[7] For full text of the treaties with Germany, Great Britain, France, and Portugal, and the Declaration exchanged with Belgium, see Appendix.

CHAPTER IX
THE ECONOMIC RÉGIME OF THE BERLIN ACT

Early Colonial Policy.

THE Berlin Act and the economic, that is, domestic, régime which it sought to establish in the Congo Basin occupied by Germany, France, Great Britain, Portugal, and the Free State, were, with various inadequacies and experimental defects, the logical expression of the drift that political science as applied to the law of nations had assumed in Europe as early as 1874. Under the operation of the old Pacte Colonial, the policy which prevailed in the colonies of the European Powers discriminated greatly against the subjects of all save the mother country. The commercial policy of such colonies was that of the Power which governed the colonial territory, whether that was an extension of the home territory or merely a dependency.

Market, near Boma.

Some marked theoretics freighted the course of international life as the time approached when exploration had revealed all the colonising areas which the known earth contained.
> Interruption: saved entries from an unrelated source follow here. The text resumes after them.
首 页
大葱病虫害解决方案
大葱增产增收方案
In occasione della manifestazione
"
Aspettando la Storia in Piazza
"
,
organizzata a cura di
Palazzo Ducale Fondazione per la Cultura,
Europeans and their descendants already occupied, under different forms of law, as states, colonies, protectorates, leaseholds, spheres of influence, over 82 per cent. of the lands of this planet. Those who followed the evolution of the law of nations were impressed by an African situation in 1884 which offered opportunity for experimentation with new, and perhaps more elastic, economic principles for the regulation of colonial interests in regions where the character of the country, its natural features, such as waterways and coastal advantages, and the juxtaposition of several governments, tended to a conflict detrimental generally to the civilisation of such possessions and their contributions to the markets of the world.

In the Annales de l’Institut de Droit International, vols. iii. and vii., are to be found the various resolutions of Prof. Égide Arntz relative to practical and co-operative jurisdiction in the Congo Basin. These were offered on September 7, 1883, at the Munich meeting of the Institute. But long before, namely, in 1878, M. Gustave Moynier had raised the question of a concerted civilising movement and the adoption of a scheme of political regulation in the region of the Congo. M. Emile Laveleye and the late Sir Travers Twiss had, thereafter, also discussed the question before the Institute. The essays of Professor Arntz and Sir Travers Twiss, which embody their respective views on what to them at that time appeared to be a signal opportunity for applying principles of colonial government as yet unestablished by tests of practice, are fully set forth in the Report of the Committee on Foreign Relations.

Experiments of the Berlin Act.

The Berlin Conference of November 15, 1884, may be regarded as the crystallised result of the interest manifested in respect of the Mid-African situation by the learned bodies and the eminent legal authorities indicated, and also as the outcome of Germany’s tactful method of superseding the then imminent treaty between Great Britain and Portugal signed on February 26, 1884, but thereafter abrogated. As pointed out in another chapter, the British-Portuguese treaty met with active opposition in Germany and in England.